REQUESTS:
**1)** Read the worked solution below and decide whether each statement agrees with it: (a) the solution opens by calling the problem easy, (b) the second method differentiates both sides with respect to y, (c) the second method takes the value of y(1) from the original equation. Answer each with yes or no and quote the words of the solution that decide it.
**2)** In the worked solution below, what expression in terms of y(1) does the second method find for y'(1) before reaching the final number?

It looks tough

$\begin{aligned} x^{2x}-2x^x\cot y -1& =0 \quad \quad \small \color{#3D99F6}{\text{When }x=1} \\ 1 - 2 \cot (y(1)) - 1 & = 0 \\ \implies \cot (y(1)) & = 0 \\ y(1) & = \frac{\pi}{2} \end{aligned}$

Now, we have:

$\begin{aligned} x^{2x}-2x^x\cot y -1& =0 \quad \quad \small \color{#3D99F6}{\text{Differentiate both sides with respect to }x} \\ 2(\ln x + 1)x^{2x} - 2(\ln x + 1)\cot y + 2x^x \csc^2 y \frac{dy}{dx} & = 0 \quad \quad \small \color{#3D99F6}{\text{When }x=1} \\ 2 - 0 + 2 \csc^2 \frac{\pi}{2} y'(1) & = 0 \\ \quad y'(1) & = \boxed{-1} \end{aligned}$

$\text{ We are Given } x^{2x}-2x^x\cot{y}-1=0 \\ (x^x)^2-2(x^x)(\cot{y})+\cot^2{y}-1-\cot^2{y}=0 \\ (x^x-\cot{y})^2=1+\cot^2{y} \\ x^x-\cot{y}=\csc{y} \\ x^x=\cot{y}+\csc{y} \\ \text{Taking Derivative w.r.t x both side} \\ x^x(1+\ln{x})=-\csc^2{y}\times y^{'}-\csc{y}\cot{y}\times y^{'} \\ x^x(1+\ln{x})=-\csc{y}(\csc{y}+\cot{y})y^{'} \\ y^{'}=-\dfrac{x^x(1+\ln{x})}{x^x\csc{y}} \\ y^{'}(1)=-\dfrac{1^1(1+\ln{1})}{\csc{(y(1))}} \implies -\sin{(y(1))} \\ \text{From our Original Equation , } 1^{2}-2 \times 1^1\cot{y(1)}-1=0 \implies y(1)=\dfrac{\pi}{2} \\ y^{'}(1)=-\sin{(y(1))} \implies \color{#3D99F6}{\boxed{-1}}$

PROVIDED INFORMATION:

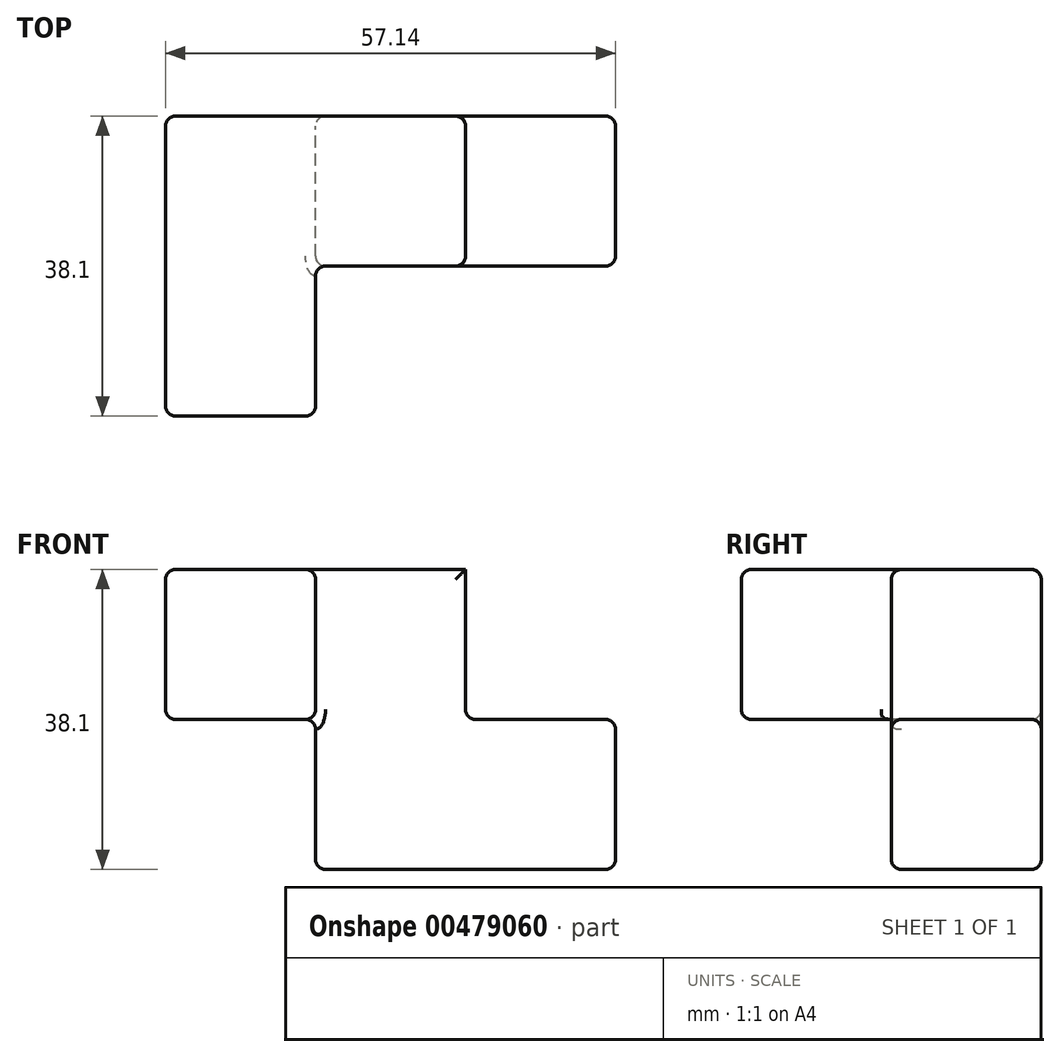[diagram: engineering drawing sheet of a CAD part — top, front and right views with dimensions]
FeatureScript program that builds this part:
annotation { "Feature Type Name" : "Feature", "Feature Type Description" : "" }
export const myFeature = defineFeature(function(context is Context, id is Id, definition is map)
    precondition{}
    {
        {
            var Q0;
            Q0=qCreatedBy(makeId("Front.planeOp"),FACE);
            var sketch = newSketch(context, id + "F0", { "sketchPlane" : qUnion([Q0])});
            skLineSegment(sketch, "E0.bottom", {"start": v(-9.53, -19.05) * mm, "end": v(9.52, -19.05) * mm});
            skLineSegment(sketch, "E0.top", {"start": v(-9.52, 19.05) * mm, "end": v(9.53, 19.05) * mm});
            skLineSegment(sketch, "E0.left", {"start": v(-9.53, -19.05) * mm, "end": v(-9.53, 0) * mm});
            skPoint(sketch, "E0.middle", {"position": v(0, 0) * mm});
            skLineSegment(sketch, "E1.bottom", {"start": v(9.52, -19.05) * mm, "end": v(28.57, -19.05) * mm});
            skLineSegment(sketch, "E1.top", {"start": v(9.53, 0) * mm, "end": v(28.57, 0) * mm});
            skLineSegment(sketch, "E1.right", {"start": v(28.57, -19.05) * mm, "end": v(28.57, 0) * mm});
            skPoint(sketch, "E1.middle", {"position": v(19.05, -9.52) * mm});
            skLineSegment(sketch, "E2.trimOffspring", {"start": v(9.53, 0) * mm, "end": v(9.53, 19.05) * mm});
            skLineSegment(sketch, "E3.bottom", {"start": v(9.53, 19.05) * mm, "end": v(-28.57, 19.05) * mm});
            skLineSegment(sketch, "E3.left", {"start": v(9.53, 19.05) * mm, "end": v(9.53, 0) * mm});
            skLineSegment(sketch, "E3.right", {"start": v(-28.57, 19.05) * mm, "end": v(-28.57, 0) * mm});
            skLineSegment(sketch, "E4.trimOffspring", {"start": v(-9.53, 0) * mm, "end": v(-28.57, 0) * mm});
            skSolve(sketch);
        }
        {
            var Q0;
            Q0=makeQuery(id+"F0.imprint","IMPRINT",FACE,{"disambiguationData":[TD([[makeQuery(id+"F0.imprint","IMPRINT",EDGE,{"derivedFrom":sQuery(id+"F0.wireOp",EDGE,"E0.bottom")}),1.0]])]});
            extrude(context, id + "F1", {"entities" : qUnion([Q0]), "endBound" : BoundingType.SYMMETRIC, "depth" : 19.05 * mm});
        }
        {
            var Q0;
            Q0=makeQuery(id+"F1.opExtrude","CAP_FACE",FACE,{"disambiguationData":[OSD([sQuery(id+"F0.wireOp",EDGE,"E0.bottom"),sQuery(id+"F0.wireOp",EDGE,"E0.left"),sQuery(id+"F0.wireOp",EDGE,"E1.bottom"),sQuery(id+"F0.wireOp",EDGE,"E1.top"),sQuery(id+"F0.wireOp",EDGE,"E1.right"),sQuery(id+"F0.wireOp",EDGE,"E3.bottom"),sQuery(id+"F0.wireOp",EDGE,"E3.left"),sQuery(id+"F0.wireOp",EDGE,"E3.right"),sQuery(id+"F0.wireOp",EDGE,"E4.trimOffspring")])],"isStart":false});
            var sketch = newSketch(context, id + "F2", { "sketchPlane" : qUnion([Q0])});
            skLineSegment(sketch, "E5.bottom", {"start": v(-28.57, 19.05) * mm, "end": v(-9.53, 19.05) * mm});
            skLineSegment(sketch, "E5.top", {"start": v(-28.57, 0) * mm, "end": v(-9.53, 0) * mm});
            skLineSegment(sketch, "E5.left", {"start": v(-28.57, 19.05) * mm, "end": v(-28.57, 0) * mm});
            skLineSegment(sketch, "E5.right", {"start": v(-9.53, 19.05) * mm, "end": v(-9.53, 0) * mm});
            skSolve(sketch);
        }
        {
            var Q0;
            Q0 = qSketchRegion(id + "F2", true);
            extrude(context, id + "F3", {"entities" : qUnion([Q0]), "operationType" : NewBodyOperationType.ADD, "depth" : 19.05 * mm});
        }
        {
            var Q0;
            Q0=makeQuery(id+"F1.opExtrude","CAP_FACE",FACE,{"disambiguationData":[OSD([sQuery(id+"F0.wireOp",EDGE,"E0.bottom"),sQuery(id+"F0.wireOp",EDGE,"E0.left"),sQuery(id+"F0.wireOp",EDGE,"E1.bottom"),sQuery(id+"F0.wireOp",EDGE,"E1.top"),sQuery(id+"F0.wireOp",EDGE,"E1.right"),sQuery(id+"F0.wireOp",EDGE,"E3.bottom"),sQuery(id+"F0.wireOp",EDGE,"E3.left"),sQuery(id+"F0.wireOp",EDGE,"E3.right"),sQuery(id+"F0.wireOp",EDGE,"E4.trimOffspring")])],"isStart":true});
            var Q1;
            Q1=makeQuery(id+"F1.opExtrude","SWEPT_FACE",FACE,{"disambiguationData":[OSD([sQuery(id+"F0.wireOp",EDGE,"E0.bottom"),sQuery(id+"F0.wireOp",EDGE,"E1.bottom")])]});
            var Q2;
            Q2=makeQuery(id+"F1.opExtrude","CAP_FACE",FACE,{"disambiguationData":[OSD([sQuery(id+"F0.wireOp",EDGE,"E0.bottom"),sQuery(id+"F0.wireOp",EDGE,"E0.left"),sQuery(id+"F0.wireOp",EDGE,"E1.bottom"),sQuery(id+"F0.wireOp",EDGE,"E1.top"),sQuery(id+"F0.wireOp",EDGE,"E1.right"),sQuery(id+"F0.wireOp",EDGE,"E3.bottom"),sQuery(id+"F0.wireOp",EDGE,"E3.left"),sQuery(id+"F0.wireOp",EDGE,"E3.right"),sQuery(id+"F0.wireOp",EDGE,"E4.trimOffspring")])],"isStart":false});
            var Q3;
            Q3=makeQuery(id+"F1.opExtrude","SWEPT_FACE",FACE,{"disambiguationData":[OSD([sQuery(id+"F0.wireOp",EDGE,"E0.left")])]});
            var Q4;
            Q4=makeQuery(id+"F3.boolean.opBoolean","MERGE",FACE,{"derivedFrom":[makeQuery(id+"F1.opExtrude","SWEPT_FACE",FACE,{"disambiguationData":[OSD([sQuery(id+"F0.wireOp",EDGE,"E4.trimOffspring")])]}),makeQuery(id+"F3.opExtrude","SWEPT_FACE",FACE,{"disambiguationData":[OSD([sQuery(id+"F2.wireOp",EDGE,"E5.top")])]})]});
            var Q5;
            Q5=makeQuery(id+"F3.boolean.opBoolean","MERGE",FACE,{"derivedFrom":[makeQuery(id+"F1.opExtrude","SWEPT_FACE",FACE,{"disambiguationData":[OSD([sQuery(id+"F0.wireOp",EDGE,"E3.right")])]}),makeQuery(id+"F3.opExtrude","SWEPT_FACE",FACE,{"disambiguationData":[OSD([sQuery(id+"F2.wireOp",EDGE,"E5.left")])]})]});
            var Q6;
            Q6=makeQuery(id+"F3.opExtrude","CAP_FACE",FACE,{"disambiguationData":[OSD([sQuery(id+"F2.wireOp",EDGE,"E5.bottom"),sQuery(id+"F2.wireOp",EDGE,"E5.top"),sQuery(id+"F2.wireOp",EDGE,"E5.left"),sQuery(id+"F2.wireOp",EDGE,"E5.right")])],"isStart":false});
            var Q7;
            Q7=makeQuery(id+"F3.opExtrude","SWEPT_FACE",FACE,{"disambiguationData":[OSD([sQuery(id+"F2.wireOp",EDGE,"E5.right")])]});
            var Q8;
            Q8=makeQuery(id+"F1.opExtrude","SWEPT_FACE",FACE,{"disambiguationData":[OSD([sQuery(id+"F0.wireOp",EDGE,"E3.left")])]});
            var Q9;
            Q9=makeQuery(id+"F1.opExtrude","SWEPT_FACE",FACE,{"disambiguationData":[OSD([sQuery(id+"F0.wireOp",EDGE,"E1.top")])]});
            fillet(context, id + "F4", {"entities" : qUnion([Q0, Q1, Q2, Q3, Q4, Q5, Q6, Q7, Q8, Q9]), "radius" : 1.27 * mm, "tangentPropagation" : true, "allowEdgeOverflow" : false});
        }
    });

SET OF ANSWERS:
**1)**
(a) No: "It looks tough"
(b) No: "Taking Derivative w.r.t x both side"
(c) Yes: "From our Original Equation"

**2)** y'(1) = −sin(y(1))